Citations sur Comme un moineau (21)
Je savais qui il était, mais je ne lui avais jamais adressé la parole. Il m’effrayait et me fascinait à parts égales. Il semblait aussi épanoui et sûr de lui que j’étais craintive et timide.
Je n’avais jamais vu les dessins animés dont ils se racontaient les derniers épisodes à la récré. Je possédais peu de jouets, et, de toute façon, jamais ceux à la mode. Quand on me parlait, je fouillais ma mémoire pour retrouver un passage de livre similaire au contexte, cherchant désespérément à deviner quelle réaction on attendait de moi. Si rien ne me venait, je demeurais muette.
Toutes les nationalités se côtoyaient au square, dans un tintamarre de cris enfantins et d’aboiements de bâtards attachés aux bancs, qui rêvaient de poursuivre leurs petits maîtres sur le toboggan. Je sentais bien que les réprimandes trahissaient l’amour des mères, les gosses se réfugiaient spontanément dans leurs jupes au moindre bobo.
Chaque grossièreté me fait grimacer, je n’ai jamais réussi à m’y habituer, à comprendre pourquoi des gens qui ont la chance d’être entourés de personnes qui leur parlent se sentent obligés d’émailler leurs discours de vulgarité et d’insultes.
Dans nos quartiers, la vie ne vaut rien, et peut s’éteindre pour une broutille, un mot maladroit, un regard trop appuyé. Le vieux prend son mal en patience. Des portables vibrent avec hargne, bipent et sonnent un peu partout, des voix irritées aboient en réponse, engueulent copieusement leurs interlocuteurs.
J’étais tellement persuadée que la vie c’était ça, que mes camarades de classe vivaient de la même façon. Pendant longtemps, je n’ai disposé d’aucun point de comparaison.

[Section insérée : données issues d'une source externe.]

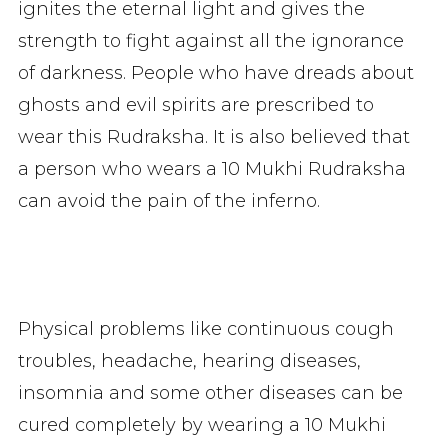
ignites the eternal light and gives the
strength to fight against all the ignorance
of darkness. People who have dreads about
ghosts and evil spirits are prescribed to
wear this Rudraksha. It is also believed that
a person who wears a 10 Mukhi Rudraksha
can avoid the pain of the inferno.
Physical problems like continuous cough
troubles, headache, hearing diseases,
insomnia and some other diseases can be
cured completely by wearing a 10 Mukhi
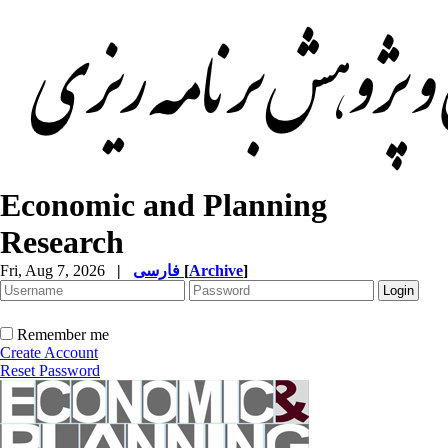
Economic and Planning
Research
Fri, Aug 7, 2026
|
فارسی
[
Archive
]
Remember me
Create Account
Reset Password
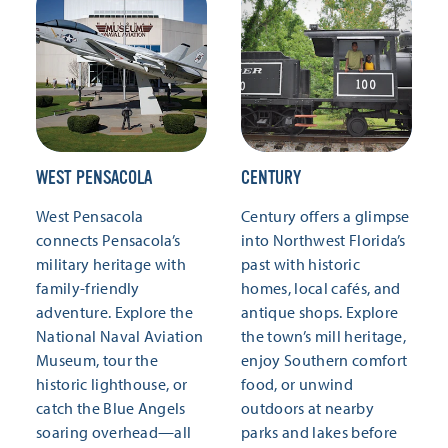
WEST PENSACOLA
CENTURY
West Pensacola
Century offers a glimpse
connects Pensacola’s
into Northwest Florida’s
military heritage with
past with historic
family-friendly
homes, local cafés, and
adventure. Explore the
antique shops. Explore
National Naval Aviation
the town’s mill heritage,
Museum, tour the
enjoy Southern comfort
historic lighthouse, or
food, or unwind
catch the Blue Angels
outdoors at nearby
soaring overhead—all
parks and lakes before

Je me suis toujours débrouillée pour ne pas la déranger, rester invisible. Mon physique d’adolescente reflétait mon enfance, il en était la conséquence logique. Je ne me trouvais ni belle ni laide, de taille moyenne, mon visage me semblait quelconque, avec des cheveux roux comme unique signe distinctif.
Je maudis ce grand vide de mon enfance, ma mémoire défaillante, les ténèbres qui recouvrent ces premières années. Je me souviens de mon premier livre, une histoire de lapins perdus dans la forêt ; mais pas de maman à cette époque.
Sauf que la notion de perfection pour ma mère se résumait surtout à « sois sage, ne fais pas de bruit, ne me dérange pas, pour que je puisse prétendre que tu n’existes pas, comme si tout ça n’avait jamais eu lieu ». Je n’étais pas contrariante, je me suis comportée comme elle le désirait.
Il paraît que mon géniteur est parti tellement vite après avoir séduit ma mère que son sperme n’avait pas encore séché sur les draps de l’hôtel miteux où il l’avait entraînée. Sans adresse, sans numéro de téléphone, sans même une identité, elle ne disposait, soutient-elle, d’aucun moyen de le joindre pour lui annoncer sa grossesse.
Plus je grandissais, moins elle communiquait. Quand la plupart des enfants rêvent d’autonomie, de conquérir des privilèges, moi, je rêvais d’activités avec elle.